Thema Mundsoor nach der Glucocorticoid-Inhalation: Jede Gebrauchsinformation empfiehlt, den Mund nach den täglichen Inhalationen auszuspülen beziehungsweise die Zähne zu putzen. Von den marktgängigen OTC-Gurgel- beziehungsweise Spüllösungen hält Kircher wenig. »Ohne Frage sind sie bei Zahnfleischbeschwerden hilfreich, aber weit hinten in den Rachenbereich kommen sie nicht, um Wirkstoff wegzuspülen.« Viel effektiver sei es, einen Löffel Joghurt oder einen Bissen Butterbrot zu essen, um den lipophilen Arzneistoff von der Schleimhaut zu waschen.
Und noch einen guten Ratschlag hatte Kircher parat: Alvesco® macht keinen Mundsoor.
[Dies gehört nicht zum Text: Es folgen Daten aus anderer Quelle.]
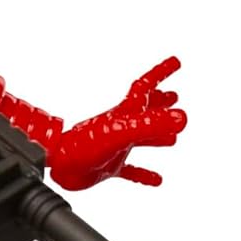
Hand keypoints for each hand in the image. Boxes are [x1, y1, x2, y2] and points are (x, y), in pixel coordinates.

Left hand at [49, 57, 185, 190]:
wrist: (59, 166)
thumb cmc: (82, 145)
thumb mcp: (121, 131)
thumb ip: (150, 124)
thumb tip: (180, 118)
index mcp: (123, 114)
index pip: (145, 89)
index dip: (160, 73)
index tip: (175, 62)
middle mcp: (120, 127)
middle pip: (145, 111)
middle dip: (160, 103)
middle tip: (174, 96)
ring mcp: (115, 148)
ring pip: (141, 139)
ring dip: (157, 137)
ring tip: (173, 137)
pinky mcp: (109, 167)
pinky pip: (132, 170)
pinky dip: (145, 174)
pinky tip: (156, 179)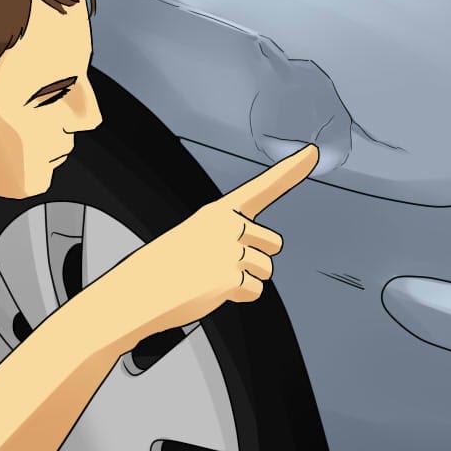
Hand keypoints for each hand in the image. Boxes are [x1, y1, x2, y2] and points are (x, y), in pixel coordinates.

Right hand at [95, 144, 318, 346]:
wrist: (135, 294)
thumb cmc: (163, 268)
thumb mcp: (196, 238)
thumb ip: (230, 237)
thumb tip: (265, 255)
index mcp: (218, 212)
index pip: (262, 187)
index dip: (291, 170)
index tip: (314, 152)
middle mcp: (228, 226)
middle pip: (273, 243)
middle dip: (256, 257)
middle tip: (219, 264)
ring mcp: (231, 251)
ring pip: (266, 269)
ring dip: (246, 279)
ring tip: (212, 279)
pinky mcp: (232, 278)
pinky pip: (255, 292)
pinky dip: (239, 298)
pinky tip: (212, 292)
Grund: Das darin enthaltene Ciclesonid ist ein Prodrug, das erst in den Alveolen in die eigentliche Glucocorticoid-Wirkform verstoffwechselt wird. »Für alle Mundsoor-Geplagten ist das eine gute Alternative. Meine Erfahrung zeigt, dass Ärzte dankbar für einen solchen proaktiven Vorschlag sind.«
Glucocorticoide sollen am besten am Nachmittag inhaliert werden. Kircher erklärte den Hintergrund: Hier habe ein Umdenken eingesetzt, nachdem eine viel beachtete Studie aus dem vergangenen Jahr eindrucksvoll gezeigt habe, dass die nachmittägliche Anwendung zu signifikant niedrigeren nächtlichen Entzündungswerten und besserer Lungenfunktion führt im Vergleich zur zweimal täglichen niedrig dosierten Inhalation. »Die Studie zeigte, dass 80 Prozent der fatalen Asthmaattacken nachts stattfinden und Immunzellen nachmittags am besten auf Corticosteroide ansprechen.«
Die inhalative Therapie von Asthma- und COPD-Patienten ist herausfordernd. Mehr als 30 Inhalations-Devices machen den Markt nicht gerade übersichtlich. Es lauern gerätetypische Fehlerquellen. Dummys stehen nicht immer zur Verfügung.
Mit den Videos der Bundesapothekerkammer (BAK) auf der Website des pDL Campus kann sich das Apothekenteam optimal auf die Beratung von Asthma- und COPD-Patienten vorbereiten. Während die Deutsche Atemwegsliga Schulungsvideos für die Patienten anbietet, geht es in den Videos der BAK darum, Apothekern, PTA und PhiP zu zeigen, wie sie die Anwendung den Patienten am besten vermitteln.